Ethical responses needed for inappropriate requests

Substandard care is biggest issue

When a friend or acquaintance asks for informal medical advice, Steven Brown, MD, a clinical associate professor at Texas Tech University in Lubbock, gives this standard reply: "I would be doing you a great disservice by pretending that I could give you good medical advice outside the context of a thorough review of your full medical history and an appropriate physical examination."

The risk of giving substandard care is the biggest ethical issue when an individual asks for medical advice inappropriately, according to Brown.

The format of a medical visit results in good medical care, he sa ys, beginning with the chief complaint, moving on to the history of present illness, then reviewing the past medical history and other symptoms, performing an adequate physical examination, and finally coming up with a plan based on a full consideration of potential diagnoses, testing, and treatments.

"This was developed in the 20th century as a way of ensuring that issues were not overlooked," he says. "This type of evaluation will not happen standing in line at the supermarket."

Incomplete information

"Having incomplete information is almost always a problem outside the formality of an office consultation," says Brown.

When Brown was a medical student, one of his professors told him about a medical intern whose toddler son was having lower abdominal pain. She took him to the emergency room, bringing him not through registration and the throngs of people in the waiting area, but directly to the emergency room doctor.

"The emergency room doctor, thinking he was doing his young colleague a favor, was happy to take a quick look at him, give him a diagnosis of a stomach bug, and let him go home," says Brown.
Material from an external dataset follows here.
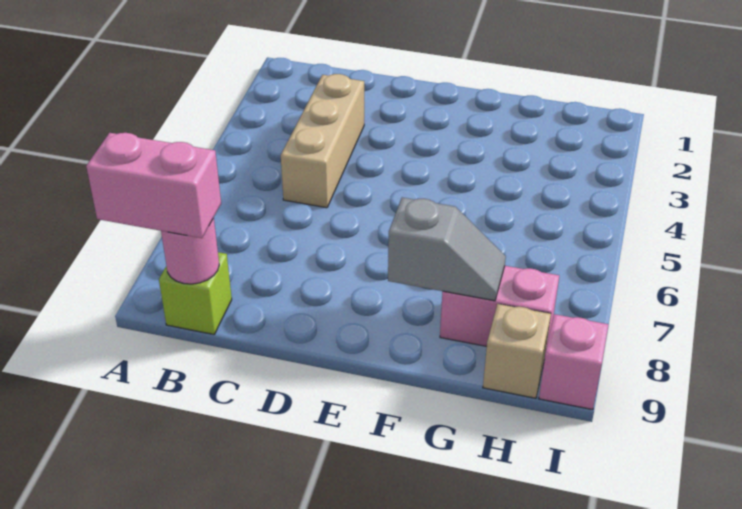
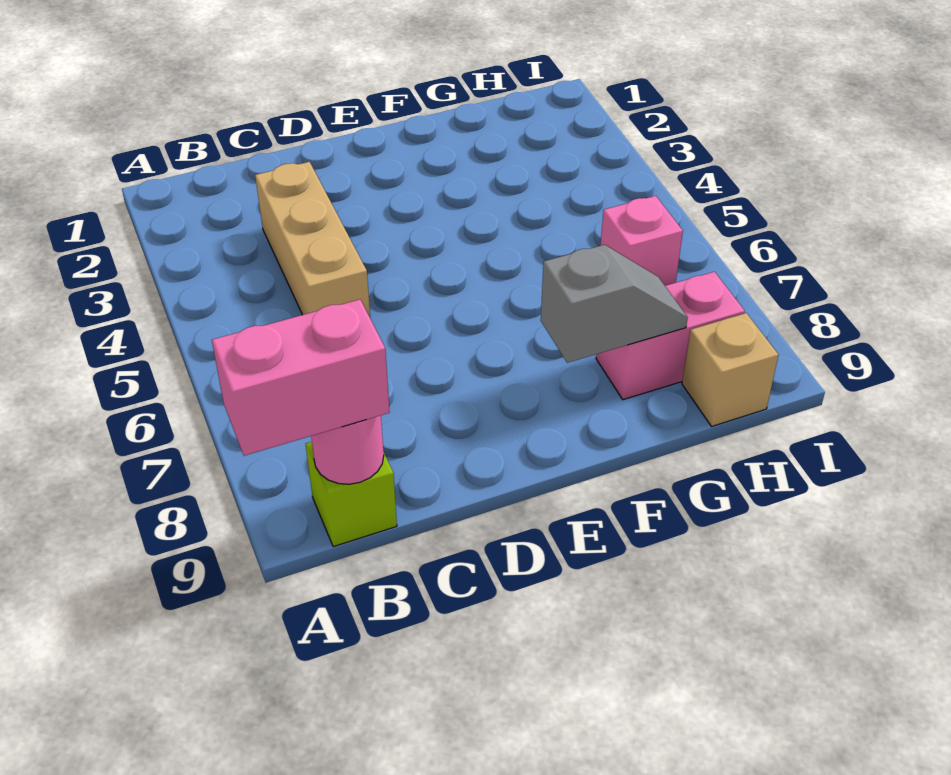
pink 1x1 brick [539,314,609,410] -> pink 1x1 brick moved to [600,196,683,286]

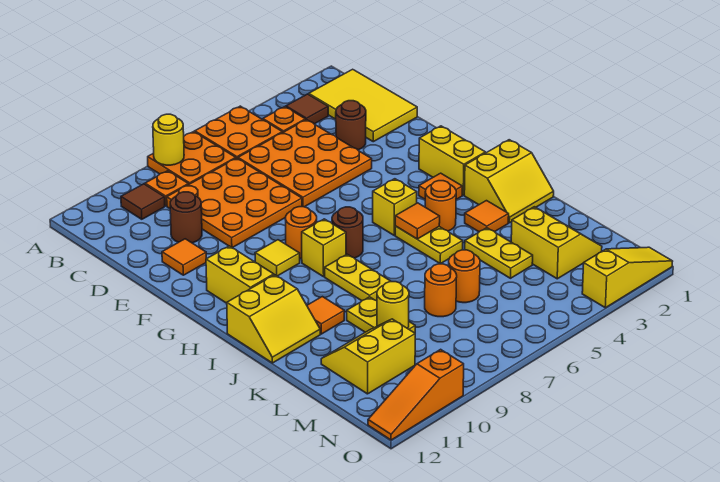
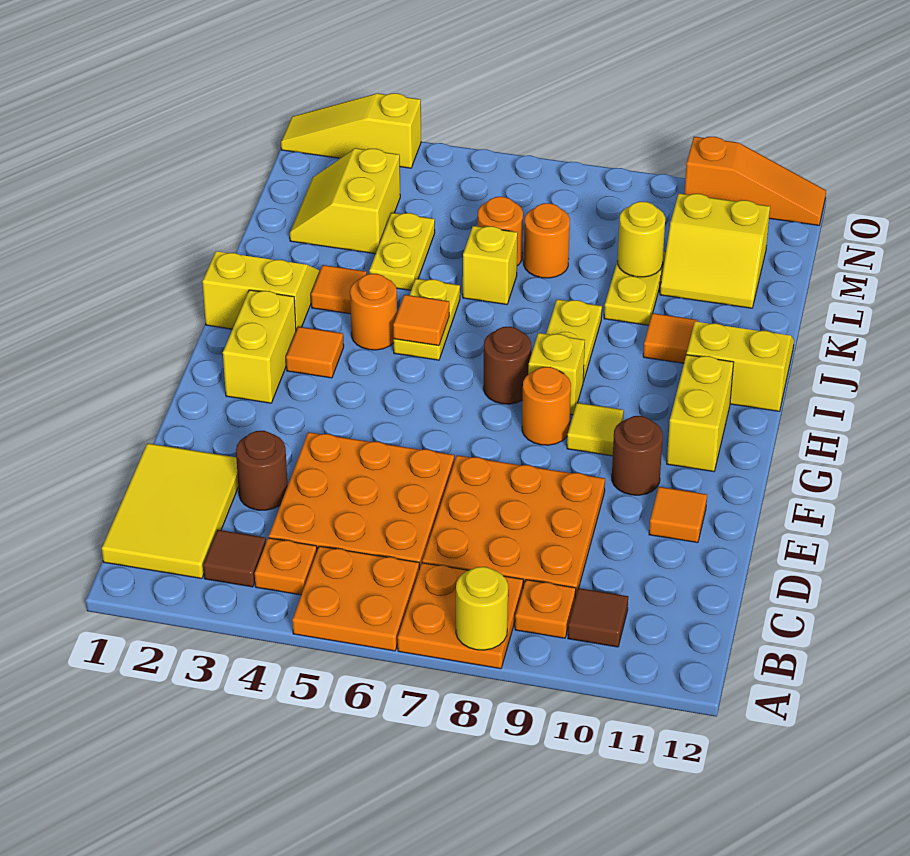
brown 1x1 round brick [170,192,202,243] -> brown 1x1 round brick moved to [612,416,663,495]
yellow 1x1 brick [373,179,417,235] -> yellow 1x1 brick moved to [463,226,518,305]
Several hours later, when the child became more ill, the intern returned with her son, and the doctor now removed his diaper and examined him properly.

As it turned out, the child had testicular torsion, a condition where the testicle becomes twisted, losing its blood supply. The child had to have the testicle removed, a surgery that would not have been necessary if he had been examined properly, as he would have been if he had been treated the same as everyone else, says Brown.

"The lesson to us as medical students was clear: Treat everyone the same way every time, and you won't miss important facts," he says. "You are not doing anyone a favor by taking shortcuts."

Family members

Brown says that appropriate thoroughness is the biggest ethical issue when advice is given outside the context of a full, proper evaluation, and another ethical issue is objectivity. "'The doctor who treats himself has a fool for a patient' refers to the problem of not being objective," he says. "This problem is so profound that the [American Medical Association] Code of Ethics forbids treatment of a family member."

The Texas Medical Board recognizes that there are mitigating factors that sometimes occur, and that emergent or urgent treatment and brief treatment of clearly benign problems does not rise to the level of being unethical, even though it is not ideal, notes Brown.

"The Board also decided that it would be legal to treat family and friends, as long as there are adequate medical records," says Brown. "This requirement ensures that the care is thorough, and follows the proper format of a medical evaluation."

Brown says that another ethical issue is that, if physicians have a family member who is ill, their primary role should be as a comforting son, daughter, father, or mother, not as the doctor. "Who wants their doctor daughter badgering her to lose weight as her physician?" he asks. "It is annoying enough when she does it as her daughter." (See related story, below, on ethical considerations when physician colleagues are the ones asking for advice.)

Source

Steven Brown, MD, PHD, Clinical Associate Professor, Texas Tech University, Lubbock. E-mail: info@drstevenbrown.org.

Consider ethics of "curbside consults"

Sometimes an emergency room doctor will ask Steven Brown, MD, a cardiologist, "What should I do with this patient?"

"My answer is always the same: 'I can't tell you what to do with the patient,'" says Brown, a clinical associate professor at Texas Tech University in Lubbock. "I can tell them that a hypothetical patient with a problem exactly as they have described to me, with no other issues, can be treated in this way or that."

Brown says that if he were to see the actual patient, however, he might very well learn things that would change his opinion.

"The 'What should I do with the patient?'" question is very common with physician assistants and nurse practitioners, adds Brown, and if this occurs, he asks to speak with their supervising physician.

"The doctor seeing the patient is the one responsible for making that call," he explains. "I am happy to see the patient in the emergency room or, if they feel it is safe, see the patient in the office the next day. But to direct their care would be foolish."

When a physician asks a colleague about a situation with a patient, the physician asking the question assumes professional responsibility for making the final decision, and should be well aware of the limits of such a consultation, says Brown.

It is generally recognized that when advice is offered to the treating physician in this context, there is no physician-patient relationship between the patient and the advising doctor, adds Brown.

"This legal principle underlines the limits of the value of informal advice. It is worth what was paid for it, which is nothing," he says.